- [EXPLORE THE MATERIAL]
[1] From the Kerberos troubleshooting text, list the things within the domain that users were unable to authenticate towards.
[2] Continue the Kerberos troubleshooting text, starting after its last sentence.

- [TEXT PROVIDED]

▼

Intro
I was working together with Microsoft support on a customers Active Directory, where users was unable to authenticate towards DFS namespaces, applications and SQL server services within the domain. the domain span across 5 domain controllers throughout the world.
the customer first saw the issue then introducing new domain controllers to the domain, where they moved all FSMO roles to the new domain controllers and decommissioned the old domain controllers. Only 2 of the 5 domain controllers was replaced.
Most of the troubleshooting we did is not relevant for the fix, so I will jump ahead.
The issue
In the System event log on the primary domain controller, we saw the event ID 4 “The Kerberos client received a KRB_AP_ERR_MODIFIED error”.
The customer have had another company implement Active Directory Hardening configuration in the past. The customer did not have any documentation from the other company about what or how these hardenings was implemented.
Using the command klist in CMD on a client device with the issue, we could see the RC4 issued ticket:

We could open secpol.msc on a member server in the domain and see that allowed Kerberos entryption protocols was modified to allow AES and future protocols (Security Settings > Local Policies > Security Options > Network Security – Configure encryption types allowed for Kerberos)

▲

- [LISTED ENTRIES]
▼

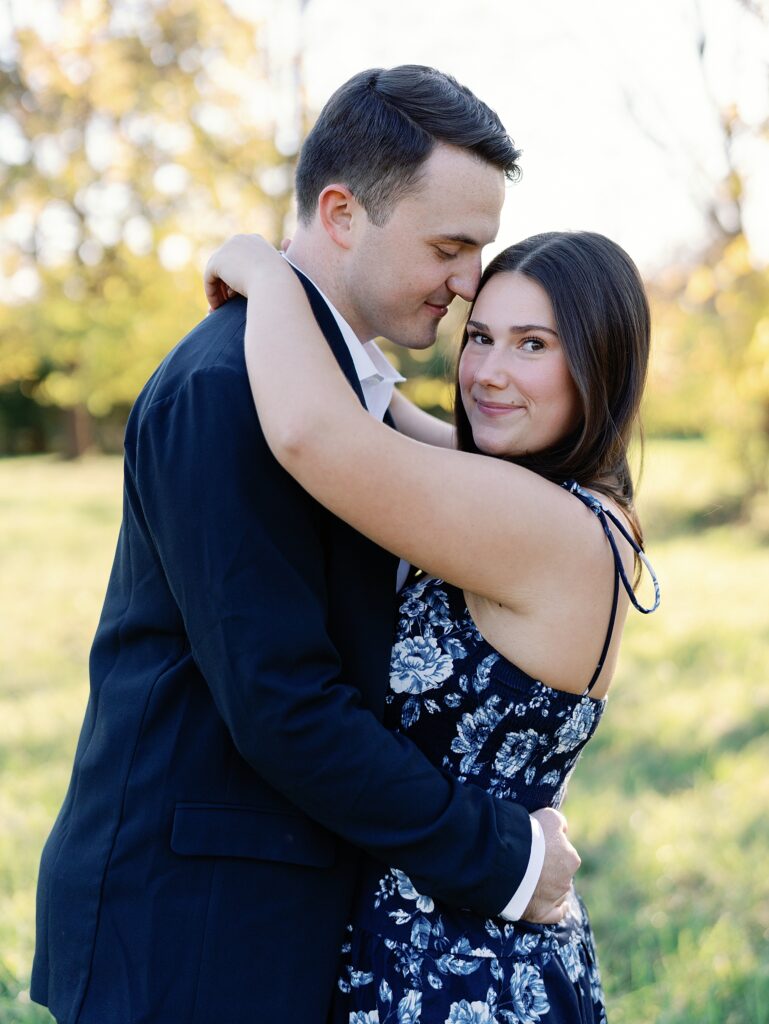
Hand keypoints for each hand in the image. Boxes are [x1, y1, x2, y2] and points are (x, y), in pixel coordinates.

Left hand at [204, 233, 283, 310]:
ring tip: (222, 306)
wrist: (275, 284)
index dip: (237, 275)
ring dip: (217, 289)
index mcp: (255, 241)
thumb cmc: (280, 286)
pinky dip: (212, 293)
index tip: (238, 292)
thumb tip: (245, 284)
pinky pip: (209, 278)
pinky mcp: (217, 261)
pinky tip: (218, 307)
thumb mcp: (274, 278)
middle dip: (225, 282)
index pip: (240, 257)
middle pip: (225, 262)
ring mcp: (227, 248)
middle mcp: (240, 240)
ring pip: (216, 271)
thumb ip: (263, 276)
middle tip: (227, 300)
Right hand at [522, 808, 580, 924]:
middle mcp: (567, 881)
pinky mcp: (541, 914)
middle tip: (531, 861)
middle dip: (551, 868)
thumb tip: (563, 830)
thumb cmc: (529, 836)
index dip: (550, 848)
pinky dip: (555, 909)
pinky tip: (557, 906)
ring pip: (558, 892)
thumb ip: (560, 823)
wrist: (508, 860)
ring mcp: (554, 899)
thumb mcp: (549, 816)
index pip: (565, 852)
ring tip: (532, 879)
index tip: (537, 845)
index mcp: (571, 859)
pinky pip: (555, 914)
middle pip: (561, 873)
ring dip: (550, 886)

▲

- [ANSWERS TO THE TASKS]
[1] DFS namespaces, applications, SQL server services

[2]
We did not find any group policy object that targeted the domain controllers with the same setting. However we could see that the old domain controllers have had this hardening done locally in secpol.msc but the newer domain controllers had not since it was not implemented via group policy.
the setting in secpol.msc (or the equivalent in GPO), modifies this record in REGEDIT:
HKEY_LOCAL_MACHINE\Software\Microsoft\Windows\CurrentVersion\Policies\System\Kerberos\Parameters
- Additional Information: Ticket Encryption Type. This is the encryption type to KDC selected for the Service Ticket. If the target account does not have a value for MSDS-SupportedEncryptionTypes the encryption type will default to RC4.
this means that if the computer or user object in Active Directory does not have any value in the MSDS-SupportedEncryptionTypes, it will default to RC4. That is why it is very important to create a group policy object that targets all computer object in the domain as well, that select the AES encryption protocols.
The solution
We simply added the same protocol selection to a group policy object and targeted all the Domain Controllers OU (And verified that a GPO with the same setting that targets all computer objects was already implemented). After running the command GPUpdate /force in CMD and restart of the KDC service (Key Distribution Center) on each of the new domain controllers, and running the command klist purge in CMD on client devices, we could see users been able to authenticate again.